The transition—from seeking access to asserting interests—may be one of the clearest measures of the diaspora’s rise.
“This is who we are, this is, we have a right, we need to be recognized,” he said. “And they listen to us.”
Gupta’s home and public work brought him into contact with Indian prime ministers, ministers, diplomats and American elected officials.
He served on reception committees during visits by Prime Ministers Rajiv Gandhi and P.V. Narasimha Rao. He helped organise a diaspora event for Manmohan Singh. He was a panel physician for Atal Bihari Vajpayee and met Narendra Modi during Modi’s visits to the United States before he became prime minister.
“I first met Modiji when he was nobody actually,” Gupta said. “He used to visit US one time he was visiting my friend here in this, Maryland and we had lunch together, five or six people.”
Gupta remembered finding Modi “Impressive,” though he said he did not imagine that the visitor would one day lead India.
“I was impressed and never though that he would become the prime minister one day,” he said.
Such visits were different in the 1990s. Indian political figures sometimes stayed with local supporters, partly because India still faced foreign exchange constraints. Members of the diaspora acted as hosts, organisers and informal bridges between the two countries.
Gupta believes that role has evolved. Indian Americans are no longer merely reception committees for visiting leaders.
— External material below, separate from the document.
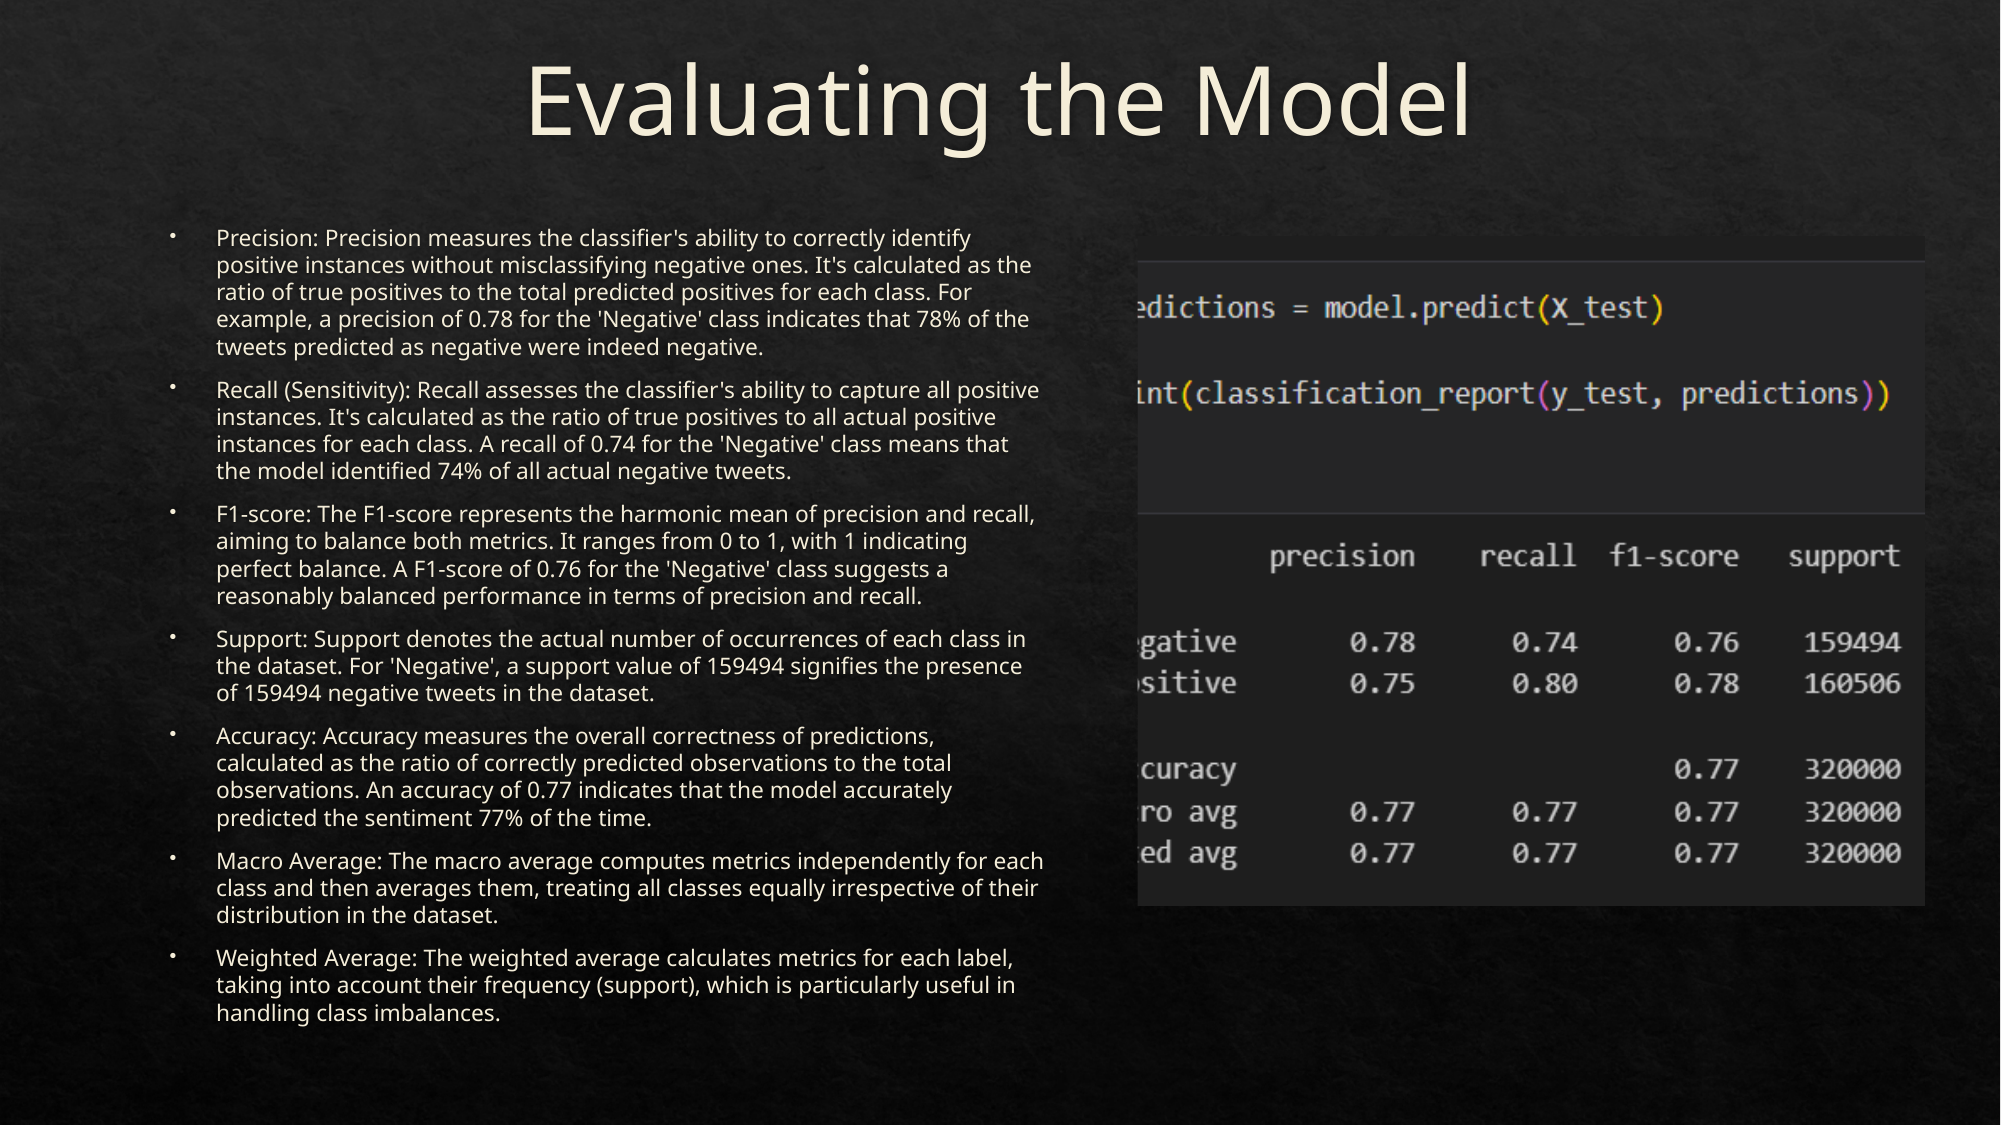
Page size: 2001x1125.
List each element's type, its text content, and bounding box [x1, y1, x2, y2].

They are stakeholders in American institutions and participants in the bilateral relationship.
“We have to get involved in the activities of Indo-US relations, promote them and make sure that India is not taken for granted and is respected the kind of respect that we deserve,” he said.
For all his pride in the community’s progress, Gupta is troubled by what he sees as its enduring weakness: internal division.
“One of the reasons is that we Indian Americans are divided,” he said. “We are not united.”
Language, region, religion and organisational rivalry can pull the community in different directions, he said. His answer is not to dismantle separate associations but to persuade them to stand together when their broader interests converge.
“We have our own organization. We have our own things,” he said. “I say, have your own organization, but let us at the same time support each other in their activities.”
For Gupta, unity need not always mean money or membership. It can mean appearing at another group’s event, offering public support or demonstrating that an attack on one part of the community concerns the whole.
“We may not support them financially, but we support them,” he said. “We are with you.”
He is also concerned about the distance between India and younger Indian Americans who have not spent significant time there. Gupta said he took his children to India regularly and has travelled there about 50 times. Other families, he said, have not always been able to provide that exposure.
He is now involved in plans for an India heritage centre in the Washington area. The proposed centre would use artefacts and educational material to introduce younger generations to Indian history and culture.
“Hopefully that will give them hope and they will think more about India for, in positive terms,” he said.
Nearly 60 years after his arrival, Gupta’s story spans two strikingly different versions of Indian America. The first had doctors who could not find vegetarian food and families who travelled long distances for lentils and flour. The second has business leaders, political donors, elected officials and an extensive network of temples and associations.
He still distributes a lapel pin bearing the Indian flag and a message of pride. He said he has given it to Vajpayee, Modi and visiting ministers.
But the identity expressed by that pin has changed with the community itself. It is no longer solely the identity of Indians living abroad. It is rooted in two countries and accompanied by obligations to both.
“Now we are not just proud Indians, but proud Indian Americans,” Gupta said.
“And we will get it,” he added, speaking of the respect he believes the community deserves. “Sooner or later we’ll get it.”